Objective
Update the rows below by changing every instance of "Player two" to "Opponent" and leaving all other text unchanged.

Data excerpts
* * * * *

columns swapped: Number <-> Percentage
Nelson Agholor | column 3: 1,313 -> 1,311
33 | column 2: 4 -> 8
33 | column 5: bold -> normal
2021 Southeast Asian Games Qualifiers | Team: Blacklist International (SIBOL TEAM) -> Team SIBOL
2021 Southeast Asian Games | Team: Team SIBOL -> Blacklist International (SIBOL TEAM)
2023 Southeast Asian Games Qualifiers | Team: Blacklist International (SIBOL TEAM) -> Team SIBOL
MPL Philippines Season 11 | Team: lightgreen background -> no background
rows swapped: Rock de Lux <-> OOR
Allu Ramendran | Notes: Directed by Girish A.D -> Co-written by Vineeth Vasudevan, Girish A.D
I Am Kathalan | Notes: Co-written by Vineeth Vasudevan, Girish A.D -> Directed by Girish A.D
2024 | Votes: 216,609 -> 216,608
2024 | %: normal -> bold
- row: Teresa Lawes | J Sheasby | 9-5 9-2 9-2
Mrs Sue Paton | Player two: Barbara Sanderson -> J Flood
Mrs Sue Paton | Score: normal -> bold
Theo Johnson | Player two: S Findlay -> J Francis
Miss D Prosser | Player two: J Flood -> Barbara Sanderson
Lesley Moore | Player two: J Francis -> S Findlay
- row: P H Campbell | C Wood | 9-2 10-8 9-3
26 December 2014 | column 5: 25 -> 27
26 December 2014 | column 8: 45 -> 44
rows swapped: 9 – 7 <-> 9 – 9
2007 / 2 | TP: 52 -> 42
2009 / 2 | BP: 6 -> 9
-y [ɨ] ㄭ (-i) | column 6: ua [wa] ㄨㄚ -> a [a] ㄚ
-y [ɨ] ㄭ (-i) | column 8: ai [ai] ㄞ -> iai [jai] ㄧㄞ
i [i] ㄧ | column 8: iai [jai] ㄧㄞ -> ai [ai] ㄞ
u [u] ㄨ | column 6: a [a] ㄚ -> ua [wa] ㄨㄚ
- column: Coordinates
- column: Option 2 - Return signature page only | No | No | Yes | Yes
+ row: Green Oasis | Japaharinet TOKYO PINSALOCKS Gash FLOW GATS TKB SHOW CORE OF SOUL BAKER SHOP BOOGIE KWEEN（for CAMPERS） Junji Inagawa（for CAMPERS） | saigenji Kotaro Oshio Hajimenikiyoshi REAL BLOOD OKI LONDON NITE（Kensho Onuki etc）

* * * * *

Exercise output
columns swapped: Number <-> Percentage
Nelson Agholor | column 3: 1,313 -> 1,311
33 | column 2: 4 -> 8
33 | column 5: bold -> normal
2021 Southeast Asian Games Qualifiers | Team: Blacklist International (SIBOL TEAM) -> Team SIBOL
2021 Southeast Asian Games | Team: Team SIBOL -> Blacklist International (SIBOL TEAM)
2023 Southeast Asian Games Qualifiers | Team: Blacklist International (SIBOL TEAM) -> Team SIBOL
MPL Philippines Season 11 | Team: lightgreen background -> no background
rows swapped: Rock de Lux <-> OOR
Allu Ramendran | Notes: Directed by Girish A.D -> Co-written by Vineeth Vasudevan, Girish A.D
I Am Kathalan | Notes: Co-written by Vineeth Vasudevan, Girish A.D -> Directed by Girish A.D
2024 | Votes: 216,609 -> 216,608
2024 | %: normal -> bold
- row: Teresa Lawes | J Sheasby | 9-5 9-2 9-2
Mrs Sue Paton | Opponent: Barbara Sanderson -> J Flood
Mrs Sue Paton | Score: normal -> bold
Theo Johnson | Opponent: S Findlay -> J Francis
Miss D Prosser | Opponent: J Flood -> Barbara Sanderson
Lesley Moore | Opponent: J Francis -> S Findlay
- row: P H Campbell | C Wood | 9-2 10-8 9-3
26 December 2014 | column 5: 25 -> 27
26 December 2014 | column 8: 45 -> 44
rows swapped: 9 – 7 <-> 9 – 9
2007 / 2 | TP: 52 -> 42
2009 / 2 | BP: 6 -> 9
-y [ɨ] ㄭ (-i) | column 6: ua [wa] ㄨㄚ -> a [a] ㄚ
-y [ɨ] ㄭ (-i) | column 8: ai [ai] ㄞ -> iai [jai] ㄧㄞ
i [i] ㄧ | column 8: iai [jai] ㄧㄞ -> ai [ai] ㄞ
u [u] ㄨ | column 6: a [a] ㄚ -> ua [wa] ㄨㄚ
- column: Coordinates
- column: Option 2 - Return signature page only | No | No | Yes | Yes
+ row: Green Oasis | Japaharinet TOKYO PINSALOCKS Gash FLOW GATS TKB SHOW CORE OF SOUL BAKER SHOP BOOGIE KWEEN（for CAMPERS） Junji Inagawa（for CAMPERS） | saigenji Kotaro Oshio Hajimenikiyoshi REAL BLOOD OKI LONDON NITE（Kensho Onuki etc）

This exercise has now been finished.